Washington(CNN) Green Party officials filed Friday for a recount in Wisconsin, following reports of voting discrepancies, and were seeking a deeper investigation into the election results, which handed the state to Donald Trump two weeks ago.

Wisconsin Green Party co-chairman George Martin said that they were seeking a "reconciliation of paper records" -- a request that would go one step further than a simple recount, spurring, he said, an investigation into the integrity of the state's voting system.

"This is a process, a first step to examine whether our electoral democracy is working," Martin said.

The announcement came as Green Party candidate Jill Stein's Thanksgiving fundraising blitz passed $5 million. The money is well beyond the $2 million mark the Green Party initially set, and Wisconsin party officials said that any additional money not used for the recount would be used to train Green Party candidates for local office. The goal as of Friday was to raise $7 million.

"We don't know, and we think the forensic computer experts have raised serious questions. What we do know is that this was a hack-riddled election, we saw hacks into voter databases, into party databases, into individual email accounts. We know that there were attempts made broadly on state voter databases and we know that we have an election system that relies a computer system that is wide open to hacks," Stein told CNN's John Berman Thursday. "It's extremely vulnerable, Americans deserve to have confidence in our vote."

Late Friday afternoon, the Wisconsin Elections Board said it had received the petition from Stein and the Green Party and "is preparing to move forward with a statewide recount of votes."

"We have assembled an internal team to direct the recount, we have been in close consultation with our county clerk partners, and have arranged for legal representation by the Wisconsin Department of Justice," Wisconsin Elections Board Administrator Michael Haas said. "We plan to hold a teleconference meeting for county clerks next week and anticipate the recount will begin late in the week after the Stein campaign has paid the recount fee, which we are still calculating."

Hacking experts alerted the Clinton campaign earlier this week it was possible, based on voter low turnouts in some counties with electronic voting, that voting systems might have been hacked.

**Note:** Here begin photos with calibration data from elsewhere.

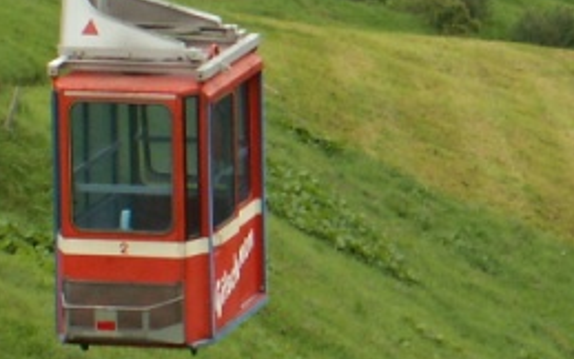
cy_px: -100
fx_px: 5695
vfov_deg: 3.6
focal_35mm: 364
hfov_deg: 5.7
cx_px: 966
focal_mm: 14.47
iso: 50
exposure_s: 1/100
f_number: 5
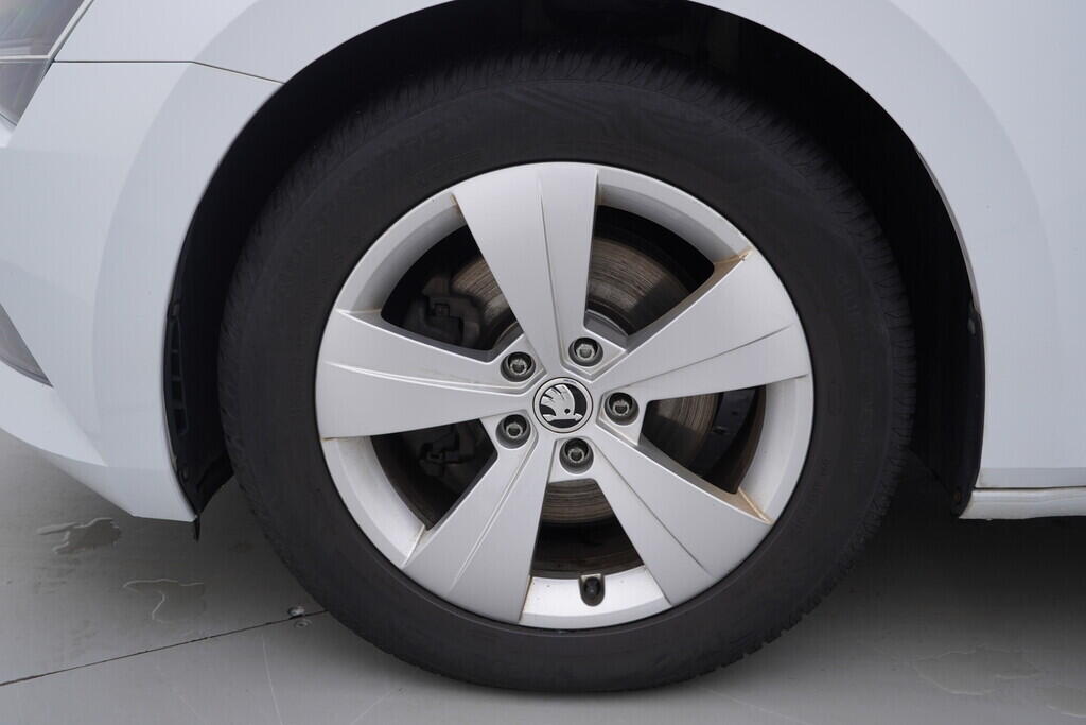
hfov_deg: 53.1
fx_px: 1086
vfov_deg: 36.9
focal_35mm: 36
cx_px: 543
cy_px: 362
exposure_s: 1/80
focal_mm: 24
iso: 125
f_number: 4
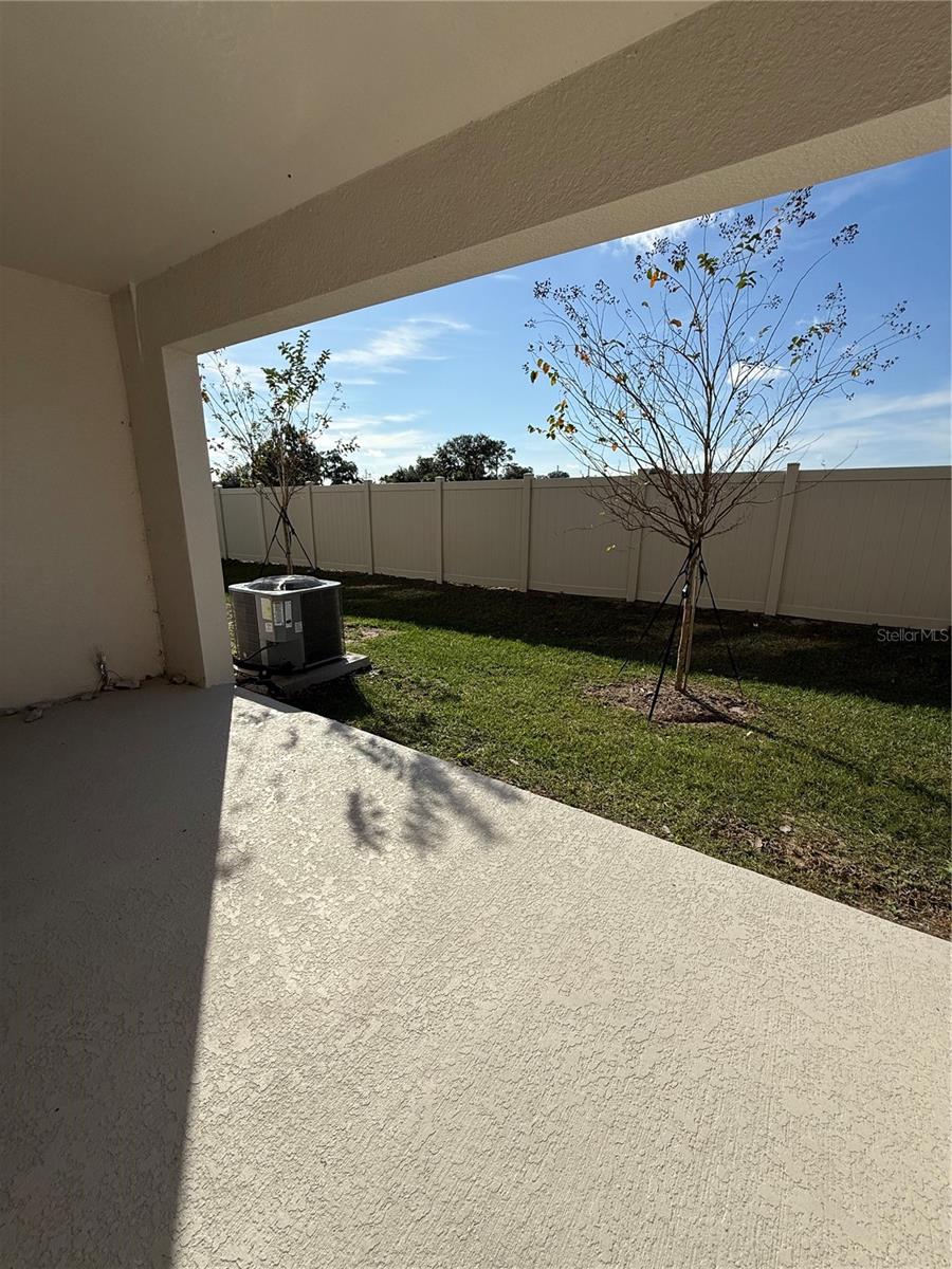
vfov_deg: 102.1
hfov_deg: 85.7
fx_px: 513
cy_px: 634
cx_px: 476
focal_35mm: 14
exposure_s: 1/3891
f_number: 2.2
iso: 50
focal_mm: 2.22
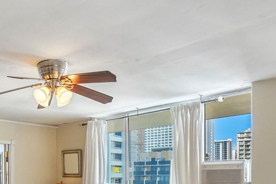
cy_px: 179
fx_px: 314
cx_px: 45
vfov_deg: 30.6
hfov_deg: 44.4
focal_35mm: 41
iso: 250
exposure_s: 1/1000
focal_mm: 7
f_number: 4
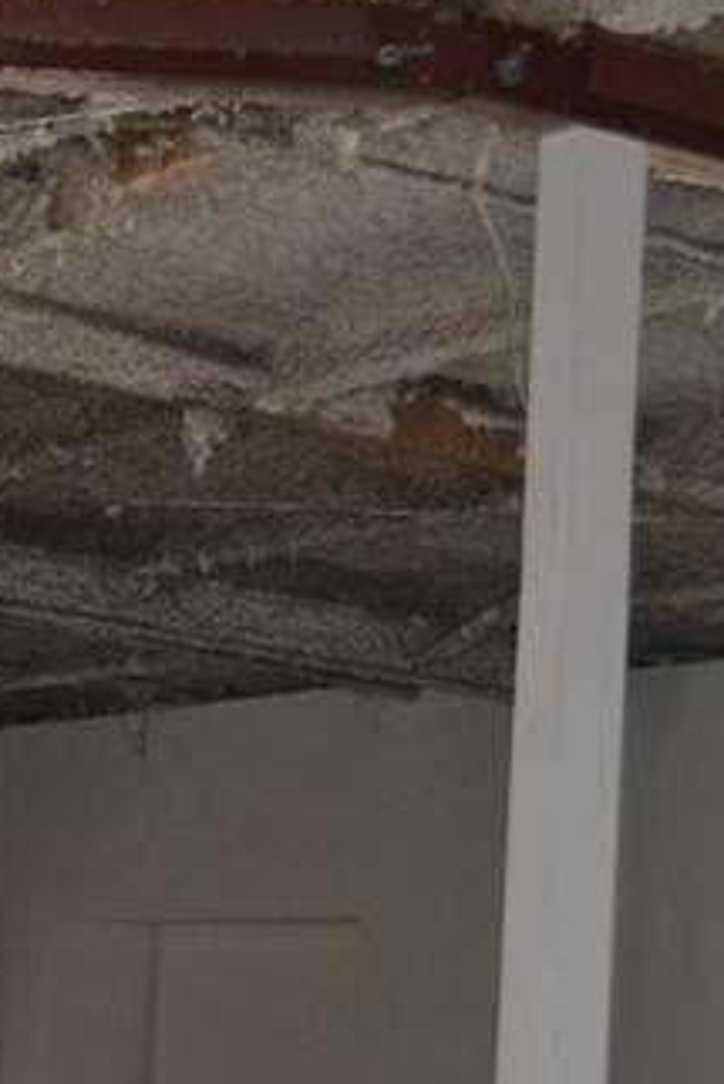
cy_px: 941
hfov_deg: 10.5
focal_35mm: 124
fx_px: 3736
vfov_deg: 16.3
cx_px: -482
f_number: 4.2
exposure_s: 1/60
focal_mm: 26
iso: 900
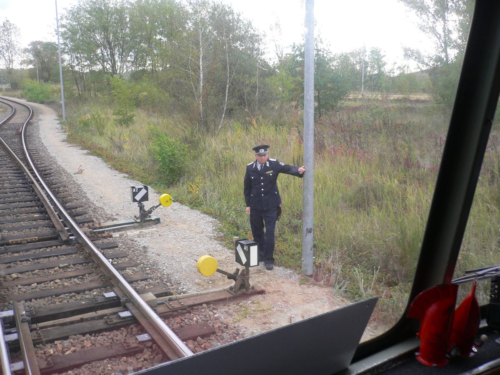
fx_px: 506
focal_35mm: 35
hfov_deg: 52.6
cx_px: 250
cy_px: 188
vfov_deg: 40.7
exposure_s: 1/125
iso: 100
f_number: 2.8
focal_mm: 5.8
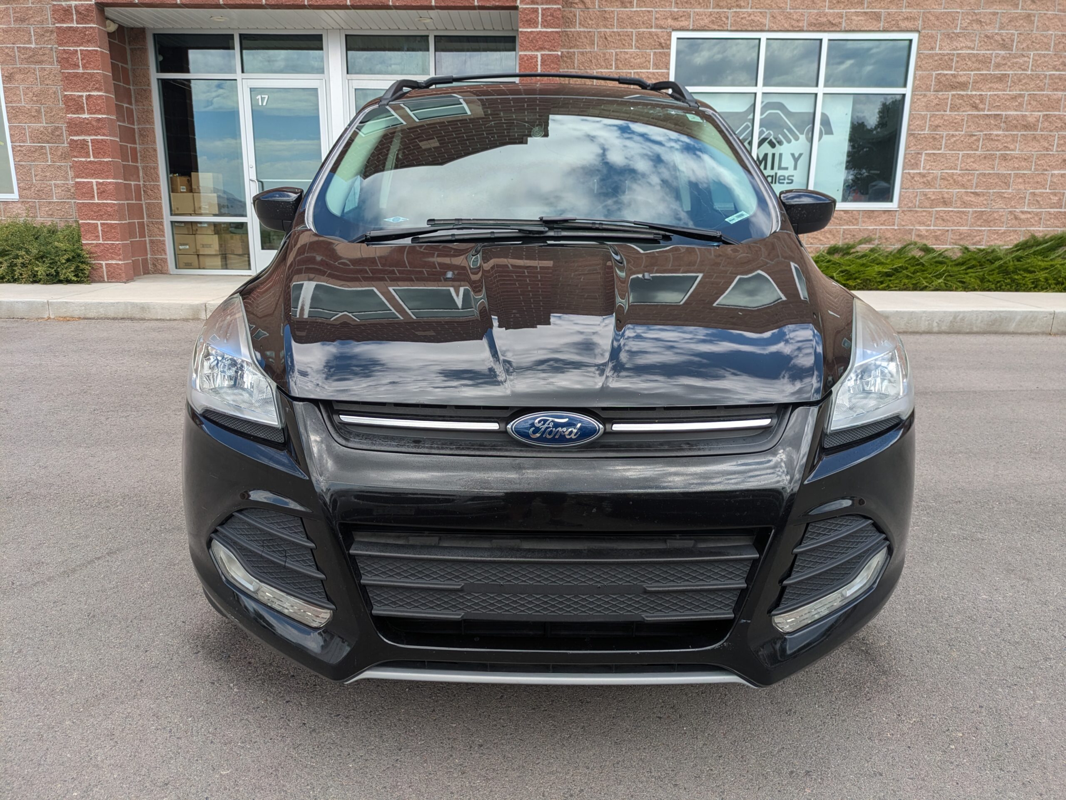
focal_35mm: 25
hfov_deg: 69.4
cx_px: 533
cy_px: 400
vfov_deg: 54.9
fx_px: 770
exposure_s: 1/817
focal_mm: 5.43
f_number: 1.89
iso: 40
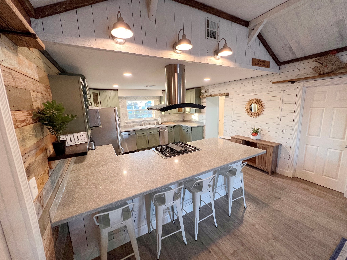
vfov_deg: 89.9
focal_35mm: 13
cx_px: 174
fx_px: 130
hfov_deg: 106.2
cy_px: 130
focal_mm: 1.57
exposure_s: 1/60
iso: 200
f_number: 1.8
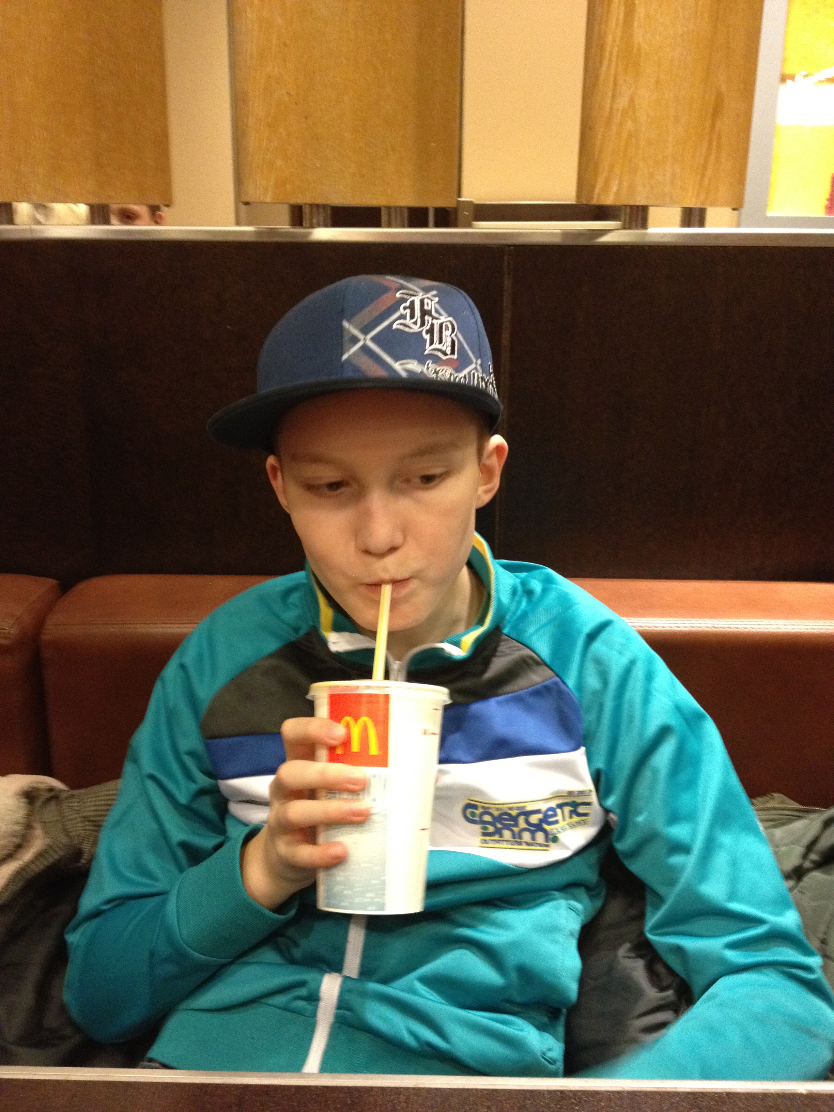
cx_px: 417
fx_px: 1124
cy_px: 556
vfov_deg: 52.6
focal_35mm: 35
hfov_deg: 40.7
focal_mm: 4.28
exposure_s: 1/15
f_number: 2.4
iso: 400
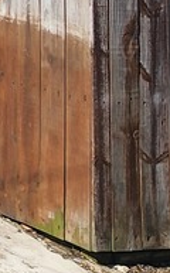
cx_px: -511
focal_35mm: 103
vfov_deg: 18.6
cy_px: -93
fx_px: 766
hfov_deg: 7.9
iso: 50
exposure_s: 1/1941
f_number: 2.2
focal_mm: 2.2
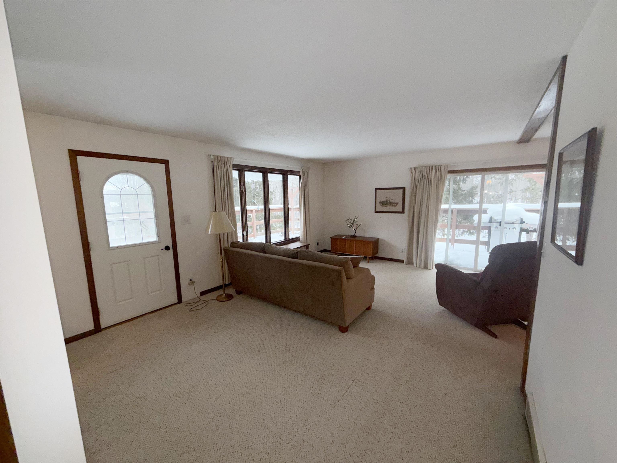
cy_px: 232
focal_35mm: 14
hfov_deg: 102.1
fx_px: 250
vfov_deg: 85.7
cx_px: 308
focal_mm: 2.22
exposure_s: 1/71
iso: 80
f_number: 2.2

But nobody has presented any evidence yet that they were tampered with.

Even if Stein and others succeed in winning recounts in Wisconsin, Michigan and Pennsylvania, it's unclear they would be enough to swing the election from Trump to Hillary Clinton, with Trump holding leads as big as more than 60,000 votes in Pennsylvania. When Florida officials launched their recount in 2000, the margin was just 537 votes.

The Clinton campaign has stayed out of the recount debate, which sprouted up over the Thanksgiving holiday, even though it was a conference call that election hacking experts had with her campaign staff which led to the drive.

The Trump campaign and his top advisers have dismissed the effort. Former Trump campaign manager Kellyanne Conway tweeted on Thanksgiving that their opponents were being sore losers.

"Look who 'can't accept the election results' Hillary Clinton Supporters Call for Vote Recount in Battleground States," Conway wrote.